==== Source records ====

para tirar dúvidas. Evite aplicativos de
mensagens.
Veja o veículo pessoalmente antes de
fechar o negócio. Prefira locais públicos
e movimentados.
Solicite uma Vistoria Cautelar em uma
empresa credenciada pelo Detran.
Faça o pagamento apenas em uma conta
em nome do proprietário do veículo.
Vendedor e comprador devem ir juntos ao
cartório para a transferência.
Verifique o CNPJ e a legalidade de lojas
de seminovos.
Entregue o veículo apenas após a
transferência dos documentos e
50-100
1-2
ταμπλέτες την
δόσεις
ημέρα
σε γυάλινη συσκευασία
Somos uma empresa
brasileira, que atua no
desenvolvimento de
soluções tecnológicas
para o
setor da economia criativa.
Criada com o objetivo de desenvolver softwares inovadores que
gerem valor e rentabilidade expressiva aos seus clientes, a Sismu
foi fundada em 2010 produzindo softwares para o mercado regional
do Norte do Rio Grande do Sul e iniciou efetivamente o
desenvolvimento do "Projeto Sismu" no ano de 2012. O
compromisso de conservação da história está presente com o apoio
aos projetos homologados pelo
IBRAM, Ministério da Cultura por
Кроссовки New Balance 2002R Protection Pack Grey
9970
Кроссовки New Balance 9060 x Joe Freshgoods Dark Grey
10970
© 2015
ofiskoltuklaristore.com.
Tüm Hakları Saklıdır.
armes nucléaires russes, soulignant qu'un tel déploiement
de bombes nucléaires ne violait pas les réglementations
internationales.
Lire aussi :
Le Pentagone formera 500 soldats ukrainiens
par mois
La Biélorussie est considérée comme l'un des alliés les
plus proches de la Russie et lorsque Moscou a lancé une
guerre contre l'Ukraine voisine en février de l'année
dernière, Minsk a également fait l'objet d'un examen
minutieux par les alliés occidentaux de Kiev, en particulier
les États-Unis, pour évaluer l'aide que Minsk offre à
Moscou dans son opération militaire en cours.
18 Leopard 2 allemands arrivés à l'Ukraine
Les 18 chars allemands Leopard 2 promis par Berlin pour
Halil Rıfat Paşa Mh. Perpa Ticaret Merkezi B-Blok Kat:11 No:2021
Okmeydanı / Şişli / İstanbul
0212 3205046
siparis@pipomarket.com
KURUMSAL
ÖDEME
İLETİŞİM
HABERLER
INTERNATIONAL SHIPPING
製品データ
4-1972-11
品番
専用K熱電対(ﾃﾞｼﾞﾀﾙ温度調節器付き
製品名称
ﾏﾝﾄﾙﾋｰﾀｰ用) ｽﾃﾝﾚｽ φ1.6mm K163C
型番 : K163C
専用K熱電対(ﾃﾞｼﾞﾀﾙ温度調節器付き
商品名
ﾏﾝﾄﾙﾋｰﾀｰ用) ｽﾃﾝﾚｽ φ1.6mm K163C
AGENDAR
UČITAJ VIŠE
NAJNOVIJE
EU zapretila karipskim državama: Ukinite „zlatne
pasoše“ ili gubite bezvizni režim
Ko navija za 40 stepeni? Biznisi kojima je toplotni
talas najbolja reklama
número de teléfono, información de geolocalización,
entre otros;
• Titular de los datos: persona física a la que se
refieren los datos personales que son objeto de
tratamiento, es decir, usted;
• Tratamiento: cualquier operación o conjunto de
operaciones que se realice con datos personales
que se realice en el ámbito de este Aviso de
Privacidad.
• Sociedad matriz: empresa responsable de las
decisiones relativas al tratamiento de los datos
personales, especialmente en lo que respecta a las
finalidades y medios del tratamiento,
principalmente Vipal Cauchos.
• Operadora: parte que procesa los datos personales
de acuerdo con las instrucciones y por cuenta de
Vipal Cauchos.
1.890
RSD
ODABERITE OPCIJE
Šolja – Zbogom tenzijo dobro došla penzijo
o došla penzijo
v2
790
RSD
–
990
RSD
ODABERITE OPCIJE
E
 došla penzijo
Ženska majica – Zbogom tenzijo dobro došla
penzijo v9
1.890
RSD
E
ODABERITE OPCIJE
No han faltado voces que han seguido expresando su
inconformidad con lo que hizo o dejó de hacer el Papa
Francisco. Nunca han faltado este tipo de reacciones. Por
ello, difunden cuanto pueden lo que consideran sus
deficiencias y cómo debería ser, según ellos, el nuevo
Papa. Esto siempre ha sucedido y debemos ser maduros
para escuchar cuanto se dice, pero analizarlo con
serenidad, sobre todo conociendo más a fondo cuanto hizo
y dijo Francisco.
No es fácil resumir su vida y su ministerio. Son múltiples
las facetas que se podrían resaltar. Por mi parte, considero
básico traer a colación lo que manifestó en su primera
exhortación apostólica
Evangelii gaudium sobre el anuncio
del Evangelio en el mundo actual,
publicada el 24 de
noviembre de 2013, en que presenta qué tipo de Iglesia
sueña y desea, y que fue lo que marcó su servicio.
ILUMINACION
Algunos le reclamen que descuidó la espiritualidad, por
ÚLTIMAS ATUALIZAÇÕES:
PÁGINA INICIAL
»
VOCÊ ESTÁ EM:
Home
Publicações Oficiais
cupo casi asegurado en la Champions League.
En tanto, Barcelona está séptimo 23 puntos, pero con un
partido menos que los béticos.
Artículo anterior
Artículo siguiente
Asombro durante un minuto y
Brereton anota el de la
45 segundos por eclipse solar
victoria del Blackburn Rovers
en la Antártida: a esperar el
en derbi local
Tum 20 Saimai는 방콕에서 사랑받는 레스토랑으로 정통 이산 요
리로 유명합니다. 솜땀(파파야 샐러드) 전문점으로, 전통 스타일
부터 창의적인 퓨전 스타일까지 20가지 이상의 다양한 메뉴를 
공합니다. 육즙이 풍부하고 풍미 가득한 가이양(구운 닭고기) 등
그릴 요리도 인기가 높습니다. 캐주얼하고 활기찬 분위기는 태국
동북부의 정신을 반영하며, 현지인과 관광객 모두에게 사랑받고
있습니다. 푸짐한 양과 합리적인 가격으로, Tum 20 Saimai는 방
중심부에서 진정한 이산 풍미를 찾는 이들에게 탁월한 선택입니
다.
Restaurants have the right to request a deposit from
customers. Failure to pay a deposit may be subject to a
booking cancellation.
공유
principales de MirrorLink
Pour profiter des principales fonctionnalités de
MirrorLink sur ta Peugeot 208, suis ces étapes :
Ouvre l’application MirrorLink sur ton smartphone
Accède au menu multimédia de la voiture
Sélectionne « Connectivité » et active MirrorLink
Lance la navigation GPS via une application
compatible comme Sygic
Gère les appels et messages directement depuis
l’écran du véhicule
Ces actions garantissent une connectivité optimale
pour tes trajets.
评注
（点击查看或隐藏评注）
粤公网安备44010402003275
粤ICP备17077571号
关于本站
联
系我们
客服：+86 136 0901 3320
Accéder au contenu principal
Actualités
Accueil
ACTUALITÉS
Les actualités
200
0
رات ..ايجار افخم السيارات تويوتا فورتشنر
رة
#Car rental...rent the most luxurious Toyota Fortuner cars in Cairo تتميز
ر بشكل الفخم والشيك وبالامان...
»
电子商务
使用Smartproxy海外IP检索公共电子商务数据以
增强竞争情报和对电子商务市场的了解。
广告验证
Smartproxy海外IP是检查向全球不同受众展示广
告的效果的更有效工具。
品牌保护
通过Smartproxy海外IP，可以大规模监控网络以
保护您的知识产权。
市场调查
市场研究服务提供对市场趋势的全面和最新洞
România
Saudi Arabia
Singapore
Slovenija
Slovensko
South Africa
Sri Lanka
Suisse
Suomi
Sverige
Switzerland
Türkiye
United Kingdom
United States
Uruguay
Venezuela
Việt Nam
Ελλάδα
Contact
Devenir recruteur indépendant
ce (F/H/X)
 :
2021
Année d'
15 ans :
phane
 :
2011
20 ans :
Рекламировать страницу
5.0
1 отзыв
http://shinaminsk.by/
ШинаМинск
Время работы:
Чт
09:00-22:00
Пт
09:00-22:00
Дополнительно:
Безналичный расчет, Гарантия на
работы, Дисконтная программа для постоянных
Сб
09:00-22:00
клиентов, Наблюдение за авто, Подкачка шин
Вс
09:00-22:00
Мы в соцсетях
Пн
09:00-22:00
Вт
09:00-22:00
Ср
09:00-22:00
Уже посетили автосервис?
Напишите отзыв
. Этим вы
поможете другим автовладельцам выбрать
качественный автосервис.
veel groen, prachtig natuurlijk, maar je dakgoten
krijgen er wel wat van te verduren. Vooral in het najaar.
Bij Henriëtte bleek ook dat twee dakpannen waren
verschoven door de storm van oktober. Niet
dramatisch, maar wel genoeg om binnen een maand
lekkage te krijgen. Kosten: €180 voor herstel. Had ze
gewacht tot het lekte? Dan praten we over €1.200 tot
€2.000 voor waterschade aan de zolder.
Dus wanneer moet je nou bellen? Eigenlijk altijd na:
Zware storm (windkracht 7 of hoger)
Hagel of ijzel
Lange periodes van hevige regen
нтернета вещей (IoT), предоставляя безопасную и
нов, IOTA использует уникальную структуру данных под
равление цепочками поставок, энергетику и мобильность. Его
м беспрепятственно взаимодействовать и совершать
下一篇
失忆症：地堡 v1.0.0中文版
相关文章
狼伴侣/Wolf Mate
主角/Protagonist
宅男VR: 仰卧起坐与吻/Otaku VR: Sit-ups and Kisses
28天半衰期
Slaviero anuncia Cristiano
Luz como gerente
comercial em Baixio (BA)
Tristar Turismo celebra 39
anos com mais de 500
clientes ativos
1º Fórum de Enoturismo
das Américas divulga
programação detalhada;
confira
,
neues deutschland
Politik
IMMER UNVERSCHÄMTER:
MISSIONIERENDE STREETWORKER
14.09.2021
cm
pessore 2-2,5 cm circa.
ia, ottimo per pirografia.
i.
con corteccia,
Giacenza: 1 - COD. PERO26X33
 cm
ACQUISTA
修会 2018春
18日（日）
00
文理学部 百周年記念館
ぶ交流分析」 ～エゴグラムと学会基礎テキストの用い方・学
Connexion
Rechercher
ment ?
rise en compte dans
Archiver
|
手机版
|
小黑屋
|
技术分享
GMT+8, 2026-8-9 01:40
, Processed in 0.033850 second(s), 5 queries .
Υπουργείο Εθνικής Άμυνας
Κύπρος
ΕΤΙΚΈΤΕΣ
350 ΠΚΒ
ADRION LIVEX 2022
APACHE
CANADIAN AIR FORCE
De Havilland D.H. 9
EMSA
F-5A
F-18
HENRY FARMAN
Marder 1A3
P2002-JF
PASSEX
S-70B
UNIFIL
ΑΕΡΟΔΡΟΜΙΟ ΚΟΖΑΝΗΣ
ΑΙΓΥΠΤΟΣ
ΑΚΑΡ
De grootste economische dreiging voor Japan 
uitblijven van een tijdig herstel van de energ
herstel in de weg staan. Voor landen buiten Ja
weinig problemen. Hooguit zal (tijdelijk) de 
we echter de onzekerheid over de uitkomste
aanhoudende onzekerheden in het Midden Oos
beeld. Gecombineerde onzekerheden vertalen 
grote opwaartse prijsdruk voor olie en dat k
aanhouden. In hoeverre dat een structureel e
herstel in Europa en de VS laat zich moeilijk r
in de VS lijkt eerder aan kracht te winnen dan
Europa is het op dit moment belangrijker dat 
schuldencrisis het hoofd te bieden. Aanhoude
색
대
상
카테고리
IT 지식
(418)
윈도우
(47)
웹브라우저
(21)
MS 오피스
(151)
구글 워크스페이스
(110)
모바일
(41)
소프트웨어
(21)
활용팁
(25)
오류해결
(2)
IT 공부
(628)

====

__What needs to be done__: Wherever "Saimai는" occurs in the entries above, copy the line it sits on.

__Answer to this task__:
Tum 20 Saimai는 방콕에서 사랑받는 레스토랑으로 정통 이산 요
있습니다. 푸짐한 양과 합리적인 가격으로, Tum 20 Saimai는 방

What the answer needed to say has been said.